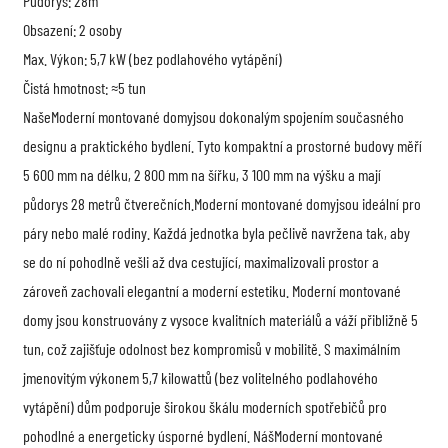
Půdorys: 28m
Obsazení: 2 osoby
Max. Výkon: 5,7 kW (bez podlahového vytápění)
Čistá hmotnost: ≈5 tun
Naše
Moderní montované domy
jsou dokonalým spojením současného
designu a praktického bydlení. Tyto kompaktní a prostorné budovy měří
5 600 mm na délku, 2 800 mm na šířku, 3 100 mm na výšku a mají
půdorys 28 metrů čtverečních.
Moderní montované domy
jsou ideální pro
páry nebo malé rodiny. Každá jednotka byla pečlivě navržena tak, aby
se do ní pohodlně vešli až dva cestující, maximalizovali prostor a
zároveň zachovali elegantní a moderní estetiku. Moderní montované
domy jsou konstruovány z vysoce kvalitních materiálů a váží přibližně 5
tun, což zajišťuje odolnost bez kompromisů v mobilitě. S maximálním
jmenovitým výkonem 5,7 kilowattů (bez volitelného podlahového
vytápění) dům podporuje širokou škálu moderních spotřebičů pro
pohodlné a energeticky úsporné bydlení. Náš
Moderní montované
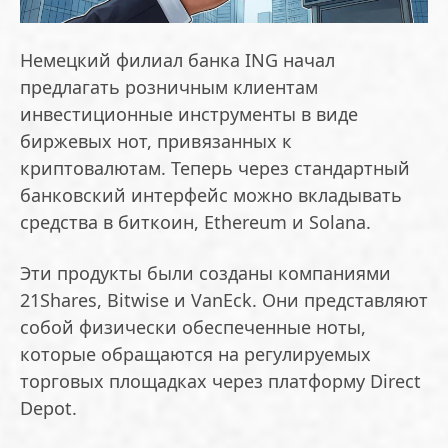
Немецкий филиал банка ING начал
предлагать розничным клиентам
инвестиционные инструменты в виде
биржевых нот, привязанных к
криптовалютам. Теперь через стандартный
банковский интерфейс можно вкладывать
средства в биткоин, Ethereum и Solana.
Эти продукты были созданы компаниями
21Shares, Bitwise и VanEck. Они представляют
собой физически обеспеченные ноты,
которые обращаются на регулируемых
торговых площадках через платформу Direct
Depot.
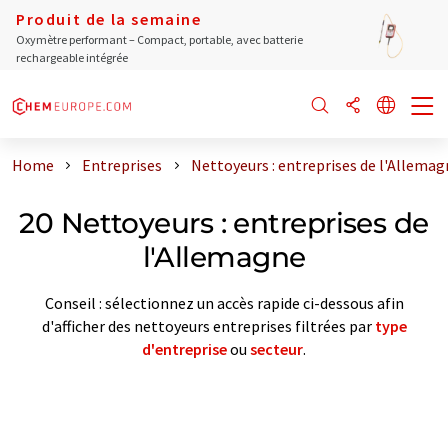
Produit de la semaine
Oxymètre performant – Compact, portable, avec batterie
rechargeable intégrée
Home
Entreprises
Nettoyeurs : entreprises de l'Allemag
20 Nettoyeurs : entreprises de
l'Allemagne
Conseil : sélectionnez un accès rapide ci-dessous afin
d'afficher des nettoyeurs entreprises filtrées par
type
d'entreprise
ou
secteur
.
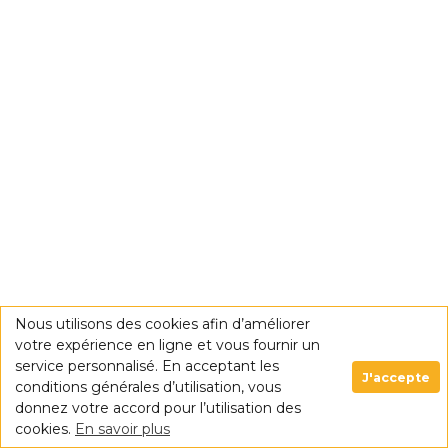
Nous utilisons des cookies afin d’améliorer
votre expérience en ligne et vous fournir un
service personnalisé. En acceptant les
J'accepte
conditions générales d’utilisation, vous
donnez votre accord pour l’utilisation des
cookies.
En savoir plus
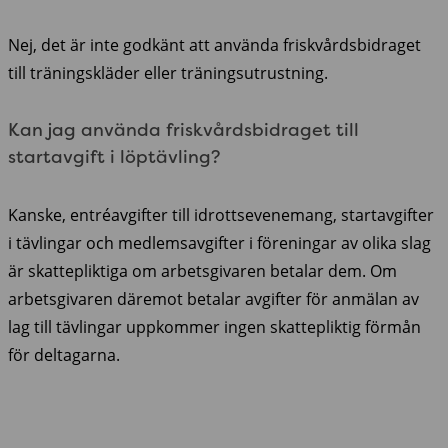
Nej, det är inte godkänt att använda friskvårdsbidraget
till träningskläder eller träningsutrustning.
Kan jag använda friskvårdsbidraget till
startavgift i löptävling?
Kanske, entréavgifter till idrottsevenemang, startavgifter
i tävlingar och medlemsavgifter i föreningar av olika slag
är skattepliktiga om arbetsgivaren betalar dem. Om
arbetsgivaren däremot betalar avgifter för anmälan av
lag till tävlingar uppkommer ingen skattepliktig förmån
för deltagarna.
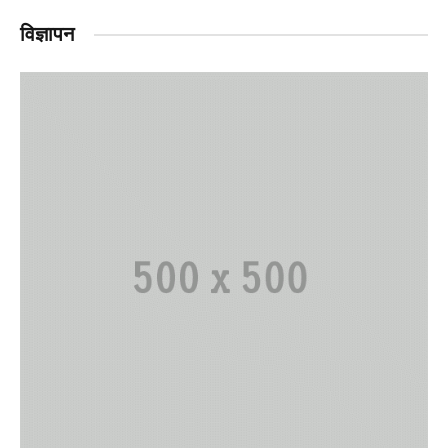
विज्ञापन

> **What to work on**: Retype, character for character, all of the text read from each page in the listing above, and leave the pictures out of your answer.

> **Reply**:
Půdorys: 28m
Obsazení: 2 osoby
Max. Výkon: 5,7 kW (bez podlahového vytápění)
Čistá hmotnost: ≈5 tun
Naše
Moderní montované domy
jsou dokonalým spojením současného
designu a praktického bydlení. Tyto kompaktní a prostorné budovy měří
5 600 mm na délku, 2 800 mm na šířku, 3 100 mm na výšku a mají
půdorys 28 metrů čtverečních.
Moderní montované domy
jsou ideální pro
páry nebo malé rodiny. Každá jednotka byla pečlivě navržena tak, aby
se do ní pohodlně vešli až dva cestující, maximalizovali prostor a
zároveň zachovali elegantní a moderní estetiku. Moderní montované
domy jsou konstruovány z vysoce kvalitních materiálů a váží přibližně 5
tun, což zajišťuje odolnost bez kompromisů v mobilitě. S maximálním
jmenovitým výkonem 5,7 kilowattů (bez volitelného podlahového
vytápění) dům podporuje širokou škálu moderních spotřebičů pro
pohodlné a energeticky úsporné bydlení. Náš
Moderní montované
Немецкий филиал банка ING начал
предлагать розничным клиентам
инвестиционные инструменты в виде
биржевых нот, привязанных к
криптовалютам. Теперь через стандартный
банковский интерфейс можно вкладывать
средства в биткоин, Ethereum и Solana.
Эти продукты были созданы компаниями
21Shares, Bitwise и VanEck. Они представляют
собой физически обеспеченные ноты,
которые обращаются на регулируемых
торговых площадках через платформу Direct
Depot.
Produit de la semaine
Oxymètre performant – Compact, portable, avec batterie
rechargeable intégrée
Home
Entreprises
Nettoyeurs : entreprises de l'Allemag
20 Nettoyeurs : entreprises de
l'Allemagne
Conseil : sélectionnez un accès rapide ci-dessous afin
d'afficher des nettoyeurs entreprises filtrées par
type
d'entreprise
ou
secteur
.
Nous utilisons des cookies afin d’améliorer
votre expérience en ligne et vous fournir un
service personnalisé. En acceptant les
J'accepte
conditions générales d’utilisation, vous
donnez votre accord pour l’utilisation des
cookies.
En savoir plus
Nej, det är inte godkänt att använda friskvårdsbidraget
till träningskläder eller träningsutrustning.
Kan jag använda friskvårdsbidraget till
startavgift i löptävling?
Kanske, entréavgifter till idrottsevenemang, startavgifter
i tävlingar och medlemsavgifter i föreningar av olika slag
är skattepliktiga om arbetsgivaren betalar dem. Om
arbetsgivaren däremot betalar avgifter för anmälan av
lag till tävlingar uppkommer ingen skattepliktig förmån
för deltagarna.
विज्ञापन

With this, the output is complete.